O impasse resultante da não eleição da Ucrânia para o Conselho de Segurança é um desrespeito a uma das mais importantes decisões de caráter internacional, envolvendo a responsabilidade das grandes Nações que levaram à derrota o nazifascismo. Mas não há dúvida que os imperialistas norte-americanos não estão em condições de levar a melhor. A resposta de Vichinsky a Marshall foi superior aos ataques que visavam a rutura. O discurso de Vichinsky sintoniza com o de Tito e os ataques da imprensa soviética marcando a fogo Truman e sua política de falsa ajuda aos povos europeus.

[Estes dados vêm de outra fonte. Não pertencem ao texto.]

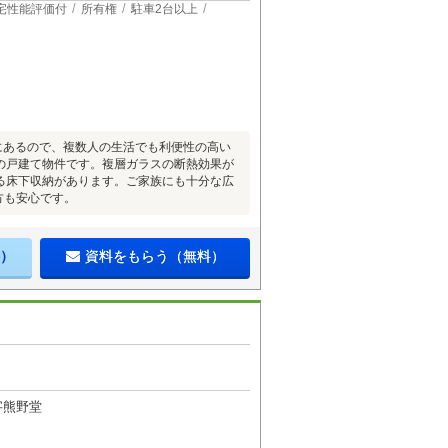
宅性能評価付
所有権
駐車2台以上
所にあるので、複数人の生活でも利便性の高い
の戸建て物件です。複層ガラスの断熱効果が
る床下収納があります。ご家族にも十分な広
方も安心です。
）
資料をもらう（無料）
字熊野堂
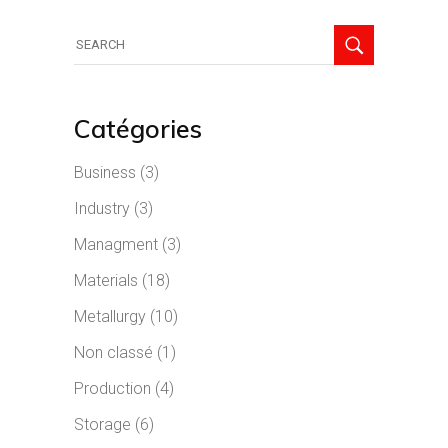
Catégories
Business
(3)
Industry
(3)
Managment
(3)
Materials
(18)
Metallurgy
(10)
Non classé
(1)
Production
(4)
Storage
(6)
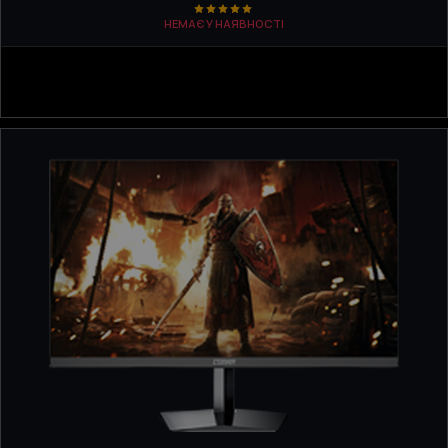
НЕМАЄ У НАЯВНОСТІ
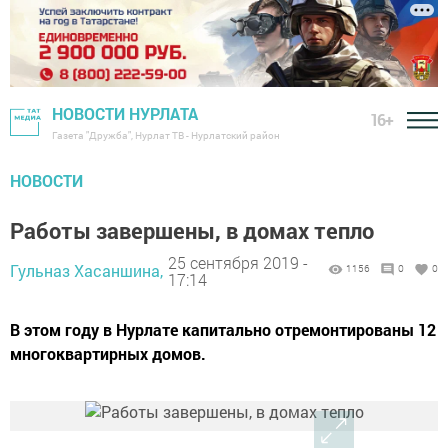
НОВОСТИ НУРЛАТА
16+
Газета "Дружба", Нурлат ТВ - Нурлатский район
НОВОСТИ
Работы завершены, в домах тепло
25 сентября 2019 -
Гульназ Хасаншина,
1156
0
0
17:14
В этом году в Нурлате капитально отремонтированы 12
многоквартирных домов.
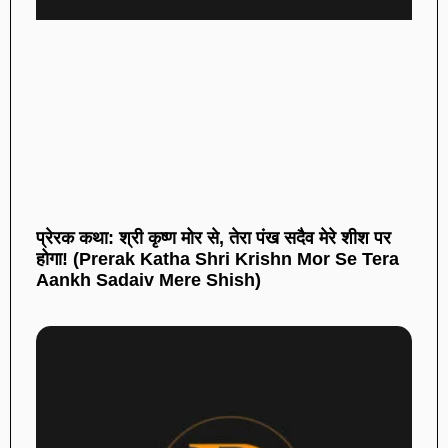
प्रेरक कथा: श्री कृष्ण मोर से, तेरा पंख सदैव मेरे शीश पर
होगा! (Prerak Katha Shri Krishn Mor Se Tera
Aankh Sadaiv Mere Shish)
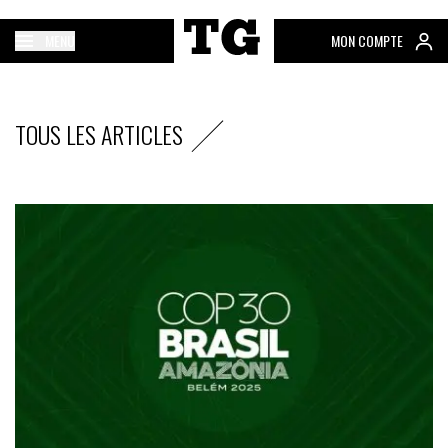
MENU
MON COMPTE
TOUS LES ARTICLES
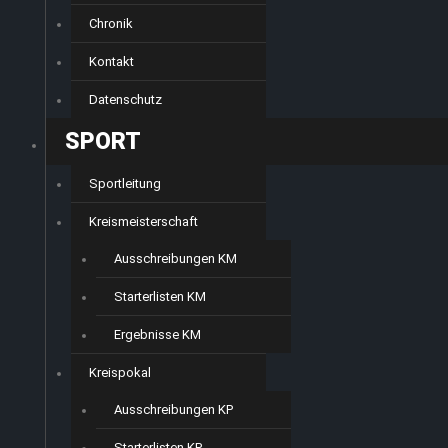
Chronik
Kontakt
Datenschutz
SPORT
Sportleitung
Kreismeisterschaft
Ausschreibungen KM
Starterlisten KM
Ergebnisse KM
Kreispokal
Ausschreibungen KP
Starterlisten KP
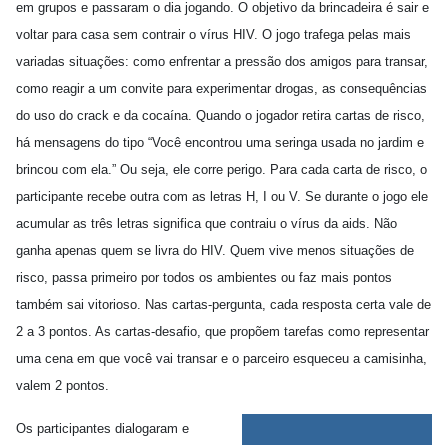
em grupos e passaram o dia jogando. O objetivo da brincadeira é sair e
voltar para casa sem contrair o vírus HIV. O jogo trafega pelas mais
variadas situações: como enfrentar a pressão dos amigos para transar,
como reagir a um convite para experimentar drogas, as consequências
do uso do crack e da cocaína. Quando o jogador retira cartas de risco,
há mensagens do tipo “Você encontrou uma seringa usada no jardim e
brincou com ela.” Ou seja, ele corre perigo. Para cada carta de risco, o
participante recebe outra com as letras H, I ou V. Se durante o jogo ele
acumular as três letras significa que contraiu o vírus da aids. Não
ganha apenas quem se livra do HIV. Quem vive menos situações de
risco, passa primeiro por todos os ambientes ou faz mais pontos
também sai vitorioso. Nas cartas-pergunta, cada resposta certa vale de
2 a 3 pontos. As cartas-desafio, que propõem tarefas como representar
uma cena em que você vai transar e o parceiro esqueceu a camisinha,
valem 2 pontos.
Os participantes dialogaram e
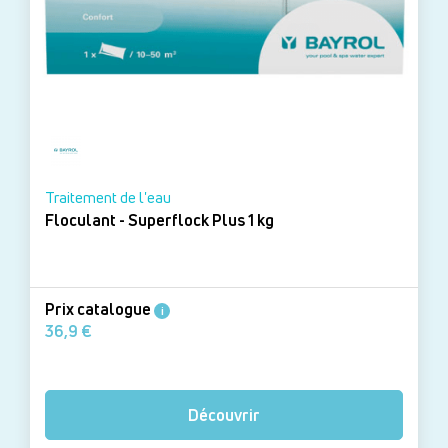
Traitement de l'eau
Floculant - Superflock Plus 1 kg
Prix catalogue
i
36,9 €
Découvrir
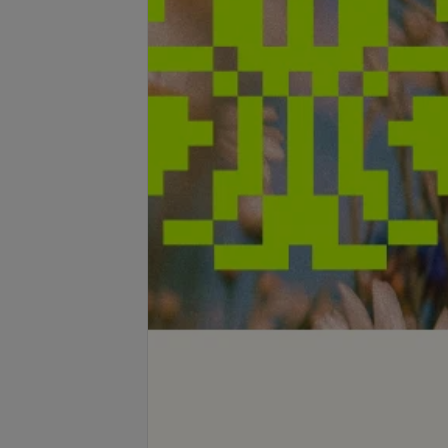
Подробнее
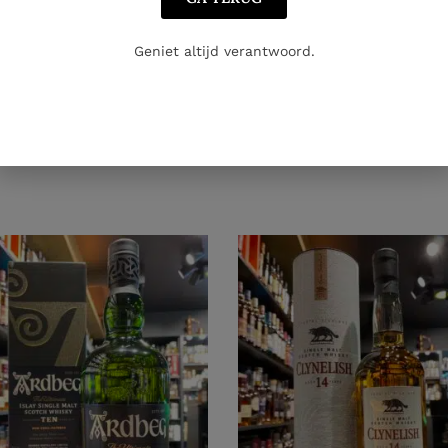
Geniet altijd verantwoord.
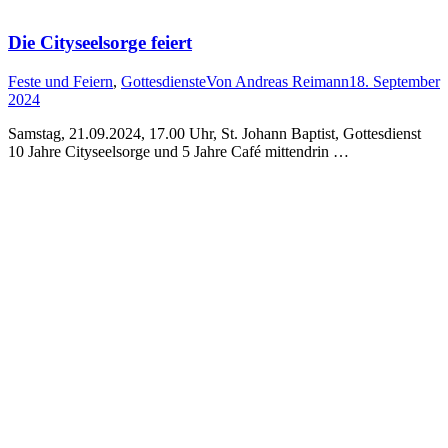
Die Cityseelsorge feiert
Feste und Feiern
,
Gottesdienste
Von
Andreas Reimann
18. September
2024
Samstag, 21.09.2024, 17.00 Uhr, St. Johann Baptist, Gottesdienst
10 Jahre Cityseelsorge und 5 Jahre Café mittendrin …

O significado dessa atitude firme contra o imperialismo americano é de grande importância para os povos amantes da paz, para o proletariado e, particularmente, para os comunistas, pois não é com passividade que se enfrenta a contraofensiva guerreira do capital colonizador. Resistir é a melhor maneira de inspirar confiança às massas. E é isso o que indica que o mais forte é a democracia. Esse vigor de Tito e de Vichinsky, em seus discursos, a energia da imprensa soviética dão bem a medida da força da democracia e da classe operária.

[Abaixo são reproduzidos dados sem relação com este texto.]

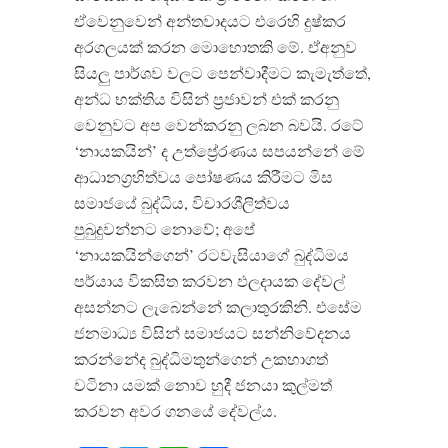
ඒවෙනුවෙන් අන්තවාදයට එරෙහි දුෂ්කර
අරගලයක් කරන මොහොතකි මේ. ඒඅනුව
සියලු පාර්ශව වලට පෙන්වාදීමට කැමැත්තේ,
අන්ධ භක්තිය විසින් ප්‍රජාවන් එක් කරනු
වෙනුවට අප වෙන්කරනු ලබන බවයි. රටේ
‘නායකයින්’ ද උත්ප්‍රේරණය සපයන්නේ මේ
ආධානග්‍රහිත්වය පෝෂණය කිරීමට මිස
සමාජයේ බුද්ධිය, විචාරශීලිත්වය
පුබුදුවන්නට නොවේ; අපේ
‘නායකයින්ගෙන්’ රටවැසියාගේ බුද්ධිමය
පර්යාය විකසිත කරවන ඵලදායක දේවල්
අසන්නට ලැබෙන්නේ කලාතුරකිනි. එසේම
ජනමාධ්‍ය විසින් සමාජයට සන්නිවේදනය
කරන්නේද බුද්ධිමතුන්ගෙන් උකහාගත්
වටිනා යමක් නොව හුදී ජනයා කුල්මත්
කරවන අවර ගනයේ දේවල්ය.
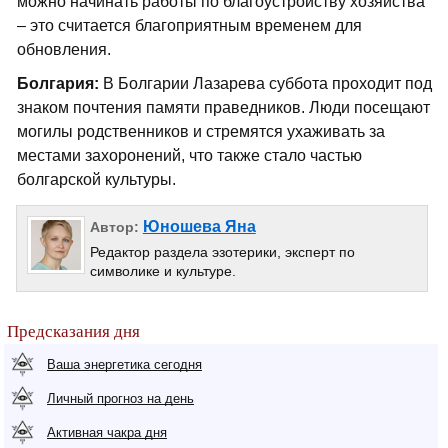
можно начинать работы по благоустройству хозяйства
– это считается благоприятным временем для
обновления.
Болгария:
В Болгарии Лазарева суббота проходит под
знаком почтения памяти праведников. Люди посещают
могилы родственников и стремятся ухаживать за
местами захоронений, что также стало частью
болгарской культуры.
Юношева Яна
Автор:
Редактор раздела эзотерики, эксперт по
символике и культуре.
Предсказания дня
Ваша энергетика сегодня
Личный прогноз на день
Активная чакра дня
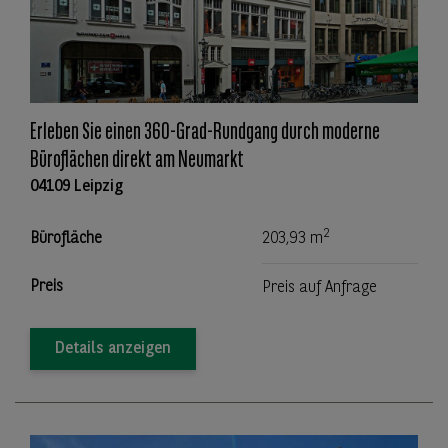
Erleben Sie einen 360-Grad-Rundgang durch moderne
Büroflächen direkt am Neumarkt
04109 Leipzig
2
Bürofläche
203,93 m
Preis
Preis auf Anfrage
Details anzeigen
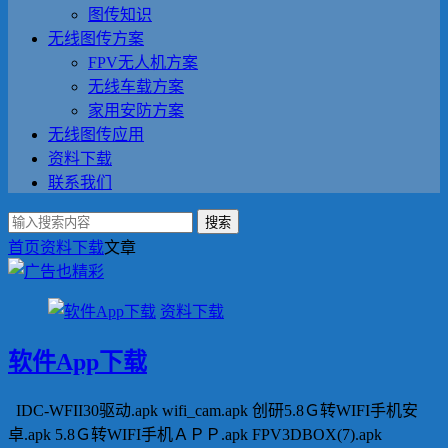
图传知识
无线图传方案
FPV无人机方案
无线车载方案
家用安防方案
无线图传应用
资料下载
联系我们
搜索
首页
资料下载
文章
资料下载
软件App下载
IDC-WFII30驱动.apk wifi_cam.apk 创研5.8Ｇ转WIFI手机安
卓.apk 5.8Ｇ转WIFI手机ＡＰＰ.apk FPV3DBOX(7).apk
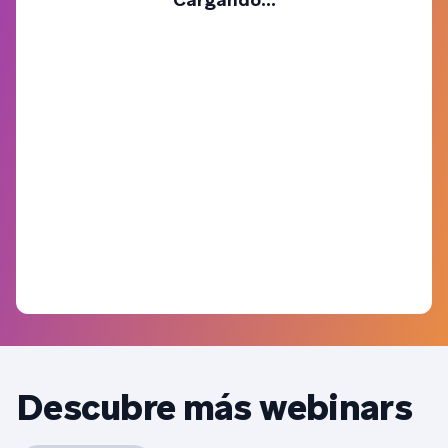
Descubre más webinars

Por outro lado, acentua-se a marcha da América do Norte para a crise econômica, que já afeta a Inglaterra. É bem verdade que Marshall apresentou um plano de salvação dos países atingidos pela guerra. O plano, porém, deve ser lido ao contrário. Trata-se, sim, de salvar o imperialismo norte-americano, fornecendo dólares aos países da Europa mas subordinando-se em todos os sentidos aos bancos de Wall Street. Seria fácil, assim aos senhores imperialistas isolar a URSS, criar o ambiente de guerra de que tanto falam os sucessores de Hitler e Mussolini, os Truman, Marshall, Vadenberg, Churchill e seus êmulos brasileiros da marca de Alcio Souto, Juraci & Cia. Entretanto, ninguém acredita no Plano Marshall, e suas probabilidades de êxito são cada vez mais reduzidas. A par da crise já iniciada na Inglaterra, os nacionalistas sofrem derrotas tão grandes na China que já a América do Norte se propõe a preparar por sua conta dez divisões chinesas para o combate aos comunistas de Mao Tse Tung; De Gasperi — fiel lacaio de Truman e dos imperialistas ianques — vê-se forçado a enfrentar o proletariado e os camponeses italianos organizados que se levantam em greves de profunda repercussão na Itália. Não nos restam outras convicções, pois, além daquelas que demonstram ser as forças do proletariado as mais poderosas e que não há, assim, o perigo de guerra tão propalado.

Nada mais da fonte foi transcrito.